Cela est à mettre en parallèle d’une autre rencontre, que ma femme et moi-même avons faite à Vannes, d’un vélocipédiste français, pendant plusieurs années coursier en vélo au Canada. Selon lui, si déplacer professionnellement des marchandises en vélo au Canada est parfaitement rentable, à Vannes c’est illusoire, non pour des raisons de trafic, de quantité de marchandise transportée ou de déclivité, mais pour des raisons culturelles.
Cela est aussi à mettre en parallèle avec la place du port de Vannes, à l’exception des livreurs interdite au parcage devant les cafés manifestement pour des raisons esthétiques, tout en autorisant le passage des voitures (un parking souterrain étant à disposition non loin).
Reste que mettre en avant des produits cultivés sur place parallèlement à ceux fournis par les restaurants constitue une belle valeur ajoutée pour eux. Une démarche pour l’expliquer est-elle souhaitable, envisageable ailleurs ?
De l’autoconstruction et de l’arrosage
À Vannes l’arrosage est pris en charge par la ville. Ma mauvaise connaissance des besoins en eau des différentes plantes ne me permet pas une vision claire des choses. Mais, le sol des comestibles de Vannes était relativement sec et cela m’a doublement questionné :
- sur l’existence d’une documentation informant des besoins d’arrosage des différents comestibles (en existe-t-il une ou est-il envisageable d’en réaliser une ?) et
- sur la réalisation d’arrosage automatique spécifiquement prévus pour les bacs des incroyables comestibles.
L’autoconstruction des bacs par récupération de palettes est à mon avis une des valeurs importante du mouvement. Mais cette autoconstruction doit-elle se limiter aux bacs ? Et si par la réalisation d’articles « auto-construits », elle se prolonge sur le plan des idées, ne pourrait-elle pas aussi prendre forme sur le plan de l’arrosage, par exemple ? En effet, on peut aujourd’hui évoquer la réalisation spécifique de systèmes automatiques réalisés dans l’esprit participatif des Maker Faire. Pour cela, ne serait-il pas intéressant de prendre contact avec de tels mouvements et envisager des collaborations comme celle initiée par les incroyables comestibles de Vannes avec les cuisiniers solidaires ?

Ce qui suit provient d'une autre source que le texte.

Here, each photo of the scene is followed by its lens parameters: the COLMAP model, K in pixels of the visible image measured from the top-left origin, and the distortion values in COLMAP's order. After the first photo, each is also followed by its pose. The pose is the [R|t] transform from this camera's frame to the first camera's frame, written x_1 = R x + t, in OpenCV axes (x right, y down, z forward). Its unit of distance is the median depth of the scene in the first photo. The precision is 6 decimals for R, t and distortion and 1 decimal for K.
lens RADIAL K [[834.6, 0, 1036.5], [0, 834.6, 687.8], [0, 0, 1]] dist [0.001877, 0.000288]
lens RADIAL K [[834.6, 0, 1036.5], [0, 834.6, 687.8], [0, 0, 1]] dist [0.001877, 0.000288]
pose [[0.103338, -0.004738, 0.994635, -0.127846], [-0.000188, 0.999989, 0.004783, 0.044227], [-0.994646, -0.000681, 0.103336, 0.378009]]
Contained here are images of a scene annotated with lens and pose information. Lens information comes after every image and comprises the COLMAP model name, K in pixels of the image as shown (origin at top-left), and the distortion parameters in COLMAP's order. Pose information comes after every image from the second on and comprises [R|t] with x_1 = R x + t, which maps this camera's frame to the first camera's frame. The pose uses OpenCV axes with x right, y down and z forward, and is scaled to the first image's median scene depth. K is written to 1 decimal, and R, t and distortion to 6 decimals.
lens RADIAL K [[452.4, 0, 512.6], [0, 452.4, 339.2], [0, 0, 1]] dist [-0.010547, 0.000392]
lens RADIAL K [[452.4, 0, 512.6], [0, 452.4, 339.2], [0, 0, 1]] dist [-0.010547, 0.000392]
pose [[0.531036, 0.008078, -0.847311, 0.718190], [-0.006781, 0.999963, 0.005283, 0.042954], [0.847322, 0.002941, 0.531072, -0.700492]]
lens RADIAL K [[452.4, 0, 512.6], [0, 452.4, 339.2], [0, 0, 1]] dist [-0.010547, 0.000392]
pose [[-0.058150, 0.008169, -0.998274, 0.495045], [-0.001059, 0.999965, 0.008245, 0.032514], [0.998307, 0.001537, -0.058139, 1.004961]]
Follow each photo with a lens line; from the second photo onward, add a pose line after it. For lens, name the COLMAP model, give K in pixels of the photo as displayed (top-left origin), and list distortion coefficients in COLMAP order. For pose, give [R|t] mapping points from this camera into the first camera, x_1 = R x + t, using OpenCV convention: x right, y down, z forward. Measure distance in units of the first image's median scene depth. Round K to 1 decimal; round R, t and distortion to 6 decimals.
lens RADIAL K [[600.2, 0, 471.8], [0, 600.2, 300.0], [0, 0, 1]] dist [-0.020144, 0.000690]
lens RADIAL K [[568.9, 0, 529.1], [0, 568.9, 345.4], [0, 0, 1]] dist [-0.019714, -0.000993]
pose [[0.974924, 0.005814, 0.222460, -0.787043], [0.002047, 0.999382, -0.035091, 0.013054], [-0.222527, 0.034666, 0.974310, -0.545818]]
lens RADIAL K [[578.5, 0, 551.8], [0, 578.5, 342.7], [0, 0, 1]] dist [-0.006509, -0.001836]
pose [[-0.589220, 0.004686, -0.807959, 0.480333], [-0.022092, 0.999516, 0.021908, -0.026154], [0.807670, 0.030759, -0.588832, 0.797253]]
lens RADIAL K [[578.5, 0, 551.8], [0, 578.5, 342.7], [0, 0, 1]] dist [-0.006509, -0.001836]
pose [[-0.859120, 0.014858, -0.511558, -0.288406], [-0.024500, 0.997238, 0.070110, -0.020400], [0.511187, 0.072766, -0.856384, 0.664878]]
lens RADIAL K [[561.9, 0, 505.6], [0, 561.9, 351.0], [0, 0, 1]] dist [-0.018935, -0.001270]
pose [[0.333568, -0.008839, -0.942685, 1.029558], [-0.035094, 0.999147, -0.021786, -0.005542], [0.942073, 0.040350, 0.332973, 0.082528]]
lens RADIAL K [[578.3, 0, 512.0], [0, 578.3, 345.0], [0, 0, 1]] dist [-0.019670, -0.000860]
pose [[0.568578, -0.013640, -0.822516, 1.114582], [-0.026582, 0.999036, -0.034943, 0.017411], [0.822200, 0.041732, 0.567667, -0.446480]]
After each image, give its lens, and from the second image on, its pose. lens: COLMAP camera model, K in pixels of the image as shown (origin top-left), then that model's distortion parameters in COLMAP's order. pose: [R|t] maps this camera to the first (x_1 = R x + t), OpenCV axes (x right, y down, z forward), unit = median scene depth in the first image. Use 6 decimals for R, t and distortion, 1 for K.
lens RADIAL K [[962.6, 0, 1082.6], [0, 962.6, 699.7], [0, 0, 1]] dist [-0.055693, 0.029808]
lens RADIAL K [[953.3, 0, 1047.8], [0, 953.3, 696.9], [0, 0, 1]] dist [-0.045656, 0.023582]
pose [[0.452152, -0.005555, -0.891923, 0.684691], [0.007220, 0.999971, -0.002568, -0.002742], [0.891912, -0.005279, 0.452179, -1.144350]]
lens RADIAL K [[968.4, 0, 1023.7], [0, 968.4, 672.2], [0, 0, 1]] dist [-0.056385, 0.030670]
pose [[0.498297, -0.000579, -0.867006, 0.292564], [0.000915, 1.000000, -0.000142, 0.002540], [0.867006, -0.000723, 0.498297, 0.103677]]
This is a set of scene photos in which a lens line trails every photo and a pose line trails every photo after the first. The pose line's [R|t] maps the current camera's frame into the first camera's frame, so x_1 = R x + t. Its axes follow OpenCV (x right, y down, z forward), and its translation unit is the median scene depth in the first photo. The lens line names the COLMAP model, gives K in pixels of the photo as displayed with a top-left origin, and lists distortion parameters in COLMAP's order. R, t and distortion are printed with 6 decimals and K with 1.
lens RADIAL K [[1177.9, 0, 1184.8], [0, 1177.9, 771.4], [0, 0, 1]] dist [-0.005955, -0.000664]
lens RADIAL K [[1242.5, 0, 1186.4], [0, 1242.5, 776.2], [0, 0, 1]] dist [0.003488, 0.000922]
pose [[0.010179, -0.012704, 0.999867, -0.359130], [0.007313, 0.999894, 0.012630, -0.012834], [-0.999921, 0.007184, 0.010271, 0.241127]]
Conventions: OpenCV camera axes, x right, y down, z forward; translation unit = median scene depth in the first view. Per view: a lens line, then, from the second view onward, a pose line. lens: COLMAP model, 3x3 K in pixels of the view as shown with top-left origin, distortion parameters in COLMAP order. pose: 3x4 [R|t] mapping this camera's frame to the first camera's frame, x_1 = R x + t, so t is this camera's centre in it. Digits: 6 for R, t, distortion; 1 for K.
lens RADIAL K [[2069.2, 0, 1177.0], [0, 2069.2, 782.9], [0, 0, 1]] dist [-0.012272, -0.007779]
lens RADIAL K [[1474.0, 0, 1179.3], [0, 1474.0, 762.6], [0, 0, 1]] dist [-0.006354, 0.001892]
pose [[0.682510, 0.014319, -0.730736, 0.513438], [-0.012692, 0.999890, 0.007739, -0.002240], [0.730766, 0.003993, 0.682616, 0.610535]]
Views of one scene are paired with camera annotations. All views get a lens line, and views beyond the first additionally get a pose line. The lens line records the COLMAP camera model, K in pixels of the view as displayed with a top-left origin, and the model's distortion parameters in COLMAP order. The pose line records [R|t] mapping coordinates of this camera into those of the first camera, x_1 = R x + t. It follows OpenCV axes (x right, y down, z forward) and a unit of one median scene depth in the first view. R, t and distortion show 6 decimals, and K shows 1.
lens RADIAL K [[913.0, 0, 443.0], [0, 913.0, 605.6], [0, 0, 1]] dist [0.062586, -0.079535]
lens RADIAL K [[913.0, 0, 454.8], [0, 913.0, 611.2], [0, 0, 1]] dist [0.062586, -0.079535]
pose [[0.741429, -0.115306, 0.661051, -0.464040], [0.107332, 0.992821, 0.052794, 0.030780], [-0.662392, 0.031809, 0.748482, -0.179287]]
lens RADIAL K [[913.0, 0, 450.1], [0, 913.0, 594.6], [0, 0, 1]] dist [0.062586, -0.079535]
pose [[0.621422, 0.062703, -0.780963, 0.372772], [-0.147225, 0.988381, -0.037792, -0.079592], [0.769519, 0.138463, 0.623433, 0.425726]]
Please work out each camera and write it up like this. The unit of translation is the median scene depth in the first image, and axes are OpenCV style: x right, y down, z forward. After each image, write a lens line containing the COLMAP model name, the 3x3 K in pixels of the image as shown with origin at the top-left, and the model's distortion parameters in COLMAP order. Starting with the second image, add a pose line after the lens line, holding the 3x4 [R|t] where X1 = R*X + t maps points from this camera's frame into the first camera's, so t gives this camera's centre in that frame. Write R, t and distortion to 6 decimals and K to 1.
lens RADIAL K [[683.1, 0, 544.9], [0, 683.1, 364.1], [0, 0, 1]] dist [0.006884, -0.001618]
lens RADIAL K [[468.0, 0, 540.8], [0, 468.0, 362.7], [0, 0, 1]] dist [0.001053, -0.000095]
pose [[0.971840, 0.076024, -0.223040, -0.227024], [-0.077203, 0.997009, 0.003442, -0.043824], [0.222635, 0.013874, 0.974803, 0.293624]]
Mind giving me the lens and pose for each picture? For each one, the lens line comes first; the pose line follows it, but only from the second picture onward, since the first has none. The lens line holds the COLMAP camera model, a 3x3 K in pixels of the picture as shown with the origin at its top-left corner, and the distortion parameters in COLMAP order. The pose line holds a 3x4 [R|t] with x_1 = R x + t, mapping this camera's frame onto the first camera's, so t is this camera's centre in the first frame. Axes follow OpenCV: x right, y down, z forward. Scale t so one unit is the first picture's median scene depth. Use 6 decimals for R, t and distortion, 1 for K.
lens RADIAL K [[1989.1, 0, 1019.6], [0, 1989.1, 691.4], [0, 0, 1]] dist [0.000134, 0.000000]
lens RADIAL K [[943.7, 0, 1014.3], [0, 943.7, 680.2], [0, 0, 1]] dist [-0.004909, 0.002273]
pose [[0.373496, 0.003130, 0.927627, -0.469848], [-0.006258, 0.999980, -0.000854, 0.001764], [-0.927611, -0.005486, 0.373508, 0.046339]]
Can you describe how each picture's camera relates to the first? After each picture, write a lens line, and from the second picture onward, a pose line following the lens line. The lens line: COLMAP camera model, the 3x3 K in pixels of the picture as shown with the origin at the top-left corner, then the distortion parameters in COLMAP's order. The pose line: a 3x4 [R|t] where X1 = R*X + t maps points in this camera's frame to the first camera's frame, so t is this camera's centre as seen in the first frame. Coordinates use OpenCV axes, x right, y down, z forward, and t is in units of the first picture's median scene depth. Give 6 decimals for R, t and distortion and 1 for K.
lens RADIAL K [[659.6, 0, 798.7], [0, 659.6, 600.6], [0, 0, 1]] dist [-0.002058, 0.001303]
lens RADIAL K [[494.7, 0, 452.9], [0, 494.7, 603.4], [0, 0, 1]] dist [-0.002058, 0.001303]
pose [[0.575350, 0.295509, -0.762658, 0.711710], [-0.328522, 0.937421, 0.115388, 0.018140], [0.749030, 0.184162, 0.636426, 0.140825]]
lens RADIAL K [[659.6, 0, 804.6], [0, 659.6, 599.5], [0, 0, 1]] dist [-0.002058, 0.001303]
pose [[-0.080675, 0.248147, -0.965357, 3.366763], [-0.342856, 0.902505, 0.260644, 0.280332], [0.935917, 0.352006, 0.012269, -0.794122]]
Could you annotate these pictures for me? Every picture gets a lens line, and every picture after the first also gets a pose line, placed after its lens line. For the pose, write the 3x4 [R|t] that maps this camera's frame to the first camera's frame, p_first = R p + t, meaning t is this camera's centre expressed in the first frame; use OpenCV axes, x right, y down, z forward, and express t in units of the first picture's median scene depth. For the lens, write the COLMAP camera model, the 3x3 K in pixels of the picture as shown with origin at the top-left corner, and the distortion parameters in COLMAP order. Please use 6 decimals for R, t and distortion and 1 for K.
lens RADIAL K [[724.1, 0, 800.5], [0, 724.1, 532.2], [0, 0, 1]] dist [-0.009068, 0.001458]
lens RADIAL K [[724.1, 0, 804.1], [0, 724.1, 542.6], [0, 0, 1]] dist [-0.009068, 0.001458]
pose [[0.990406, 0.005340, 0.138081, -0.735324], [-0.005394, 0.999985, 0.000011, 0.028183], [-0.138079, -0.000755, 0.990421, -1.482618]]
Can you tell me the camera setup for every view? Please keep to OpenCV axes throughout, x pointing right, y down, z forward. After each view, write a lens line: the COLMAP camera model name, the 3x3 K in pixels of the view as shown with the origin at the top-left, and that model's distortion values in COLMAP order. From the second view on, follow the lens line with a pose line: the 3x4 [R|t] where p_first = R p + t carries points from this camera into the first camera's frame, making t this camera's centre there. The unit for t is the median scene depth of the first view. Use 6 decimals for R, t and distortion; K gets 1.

Des associations et des valeurs
Pour la seconde année consécutive, les incroyables comestibles de Vannes ont donc reconduit leur journée Gratiféria. Car, selon eux, si partager entre nous, donner à d’autres des comestibles, c’est d’abord affirmer des valeurs, naturellement il n’y a pas de raison d’en rester aux comestibles. Cette journée doit donc être prise comme une modeste tentative d’aller plus loin en donnant divers objets à n’importe qui tout en en partageant l’expérience par la rencontre et même, avec l’association des cuisiniers solidaires, d’offrir des repas uniquement réalisée avec des aliments récupérés : nous avons goûté une soupe de fraises avec eux et évoqué le monde de la récupération entourés de véhicules ultramodernes parqués sur des places payantes ! Que de contrastes en terre de Bretagne.
J’imagine que les incroyables comestibles ont tout à gagner à entreprendre avec d’autres associations de valeurs identiques aux leurs.
Un lieu atypique, une place décentrée à l’extérieur des remparts de la citée médiévale, des gens attachants, des idées peu courantes, tels furent les ingrédients d’une belle rencontre estivale que je voulais partager ici pour leur rendre hommage.